**Prompt**:
The answer must be a single number: the count of lines in the listing that hold the string "junction".

**Exercise inputs**:
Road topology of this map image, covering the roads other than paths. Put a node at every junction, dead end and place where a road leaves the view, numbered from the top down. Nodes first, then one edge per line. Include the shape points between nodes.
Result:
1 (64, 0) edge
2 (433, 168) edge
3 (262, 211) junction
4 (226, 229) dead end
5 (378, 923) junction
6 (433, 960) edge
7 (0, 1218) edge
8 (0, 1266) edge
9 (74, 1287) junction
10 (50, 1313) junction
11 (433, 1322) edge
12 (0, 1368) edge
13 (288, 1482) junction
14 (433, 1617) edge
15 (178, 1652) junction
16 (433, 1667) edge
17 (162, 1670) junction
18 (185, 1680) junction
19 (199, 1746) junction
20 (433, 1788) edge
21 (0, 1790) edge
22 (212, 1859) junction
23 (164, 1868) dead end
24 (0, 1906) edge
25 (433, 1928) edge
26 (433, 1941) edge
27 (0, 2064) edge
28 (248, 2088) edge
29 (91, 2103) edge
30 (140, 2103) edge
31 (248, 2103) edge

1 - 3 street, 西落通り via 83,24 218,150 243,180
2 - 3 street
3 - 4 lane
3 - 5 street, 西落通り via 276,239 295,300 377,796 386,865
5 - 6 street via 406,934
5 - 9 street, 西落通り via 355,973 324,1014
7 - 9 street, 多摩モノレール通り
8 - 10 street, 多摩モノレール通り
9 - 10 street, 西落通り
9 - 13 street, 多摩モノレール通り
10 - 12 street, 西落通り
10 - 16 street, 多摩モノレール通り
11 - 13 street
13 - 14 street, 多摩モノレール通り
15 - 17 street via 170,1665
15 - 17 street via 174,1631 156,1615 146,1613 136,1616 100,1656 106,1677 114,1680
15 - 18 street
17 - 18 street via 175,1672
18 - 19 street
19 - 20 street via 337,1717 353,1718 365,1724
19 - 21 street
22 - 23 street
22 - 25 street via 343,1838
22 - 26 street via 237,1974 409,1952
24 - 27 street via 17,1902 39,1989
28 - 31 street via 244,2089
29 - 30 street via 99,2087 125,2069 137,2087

**Answer to the problem**:
11